= What to do =
A – Retype the part of the Alberta spill article starting with "Nathan Vanderklippe, The" and going on through "and eastern Canada.".
B – Continue the news article about the northern Alberta oil spill from where it stops.

Nathan Vanderklippe, The Globe and Mail
The substance is the inky black colour of oil, and the treetops are brown. Across a broad expanse of northern Alberta muskeg, the landscape is dead. It has been poisoned by a huge spill of 9.5 million litres of toxic waste from an oil and gas operation in northern Alberta, the third major leak in a region whose residents are now questioning whether enough is being done to maintain aging energy infrastructure.
The spill was first spotted on June 1. But not until Wednesday did Houston-based Apache Corp. release estimates of its size, which exceeds all of the major recent spills in North America. It comes amid heightened sensitivity about pipeline safety, as the industry faces broad public opposition to plans for a series of major new oil export pipelines to the U.S., British Columbia and eastern Canada.
In northern Alberta, not far from the town of Zama City, the leak of so-called “produced water” has affected some 42 hectares, the size of 52 CFL fields, in an area less than 100 kilometres south of the Northwest Territories border.
“Every plant and tree died” in the area touched by the spill, said James Ahnassay, chief of the Dene Tha First Nation, whose members run traplines in an area that has seen oil and gas development since the 1950s.

= Recorded information =

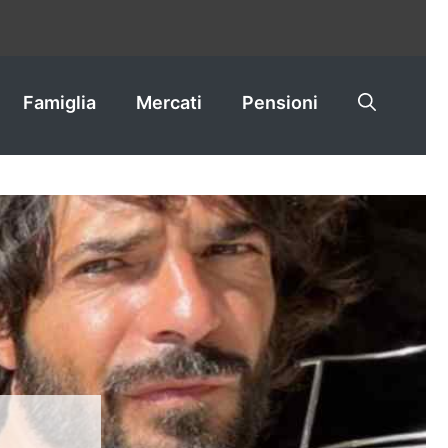
Famiglia
Mercati
Pensioni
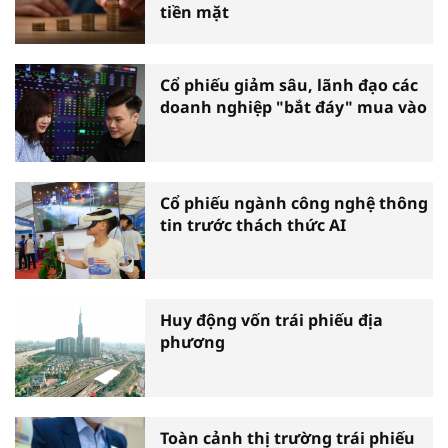
tiền mặt
Cổ phiếu giảm sâu, lãnh đạo các
doanh nghiệp "bắt đáy" mua vào
Cổ phiếu ngành công nghệ thông
tin trước thách thức AI
Huy động vốn trái phiếu địa
phương
Toàn cảnh thị trường trái phiếu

= Results =
A –
Nathan Vanderklippe, The Globe and Mail
The substance is the inky black colour of oil, and the treetops are brown. Across a broad expanse of northern Alberta muskeg, the landscape is dead. It has been poisoned by a huge spill of 9.5 million litres of toxic waste from an oil and gas operation in northern Alberta, the third major leak in a region whose residents are now questioning whether enough is being done to maintain aging energy infrastructure.
The spill was first spotted on June 1. But not until Wednesday did Houston-based Apache Corp. release estimates of its size, which exceeds all of the major recent spills in North America. It comes amid heightened sensitivity about pipeline safety, as the industry faces broad public opposition to plans for a series of major new oil export pipelines to the U.S., British Columbia and eastern Canada.

B –
Apache spokesman Paul Wyke called the spill “salty water,” with “trace amounts” of oil. The Energy Resources Conservation Board, Alberta’s energy regulator, said it contained roughly 200 parts per million of oil, or about 2,000 litres in total. But information compiled by the Dene Tha suggests the toxic substance contains hydrocarbons, high levels of salt, sulphurous compounds, metals and naturally occurring radioactive materials, along with chemical solvents and additives used by the oil industry.
Produced-water leaks are considered easier to clean up than oil spills. But the Dene Tha suspect this is a long-standing spill that may have gone undetected for months, given the widespread damage it has done. Apache and the Alberta government say its duration is under investigation.
The leak follows a pair of other major spills in the region, including 800,000 litres of an oil-water mixture from Pace Oil and Gas Ltd., and nearly 3.5 million litres of oil from a pipeline run by Plains Midstream Canada.
After those accidents, the Dene Tha had asked the Energy Resources Conservation Board, Alberta’s energy regulator, to require installation of pressure and volume monitors, as well as emergency shutoff devices, on aging oil and gas infrastructure. The Apache spill has renewed calls for change.
“We don’t believe that the government is doing enough to ensure upgrades and maintenance of the lines,” Mr. Ahnassay said.
The Apache spill took place in an area rich with wetlands. Though the Dene Tha suspect waterfowl have died, the company said it has seen no wildlife impacts. The spill has not reached the Zama River, although the Alberta government said it has affected tributaries. Water monitoring is ongoing.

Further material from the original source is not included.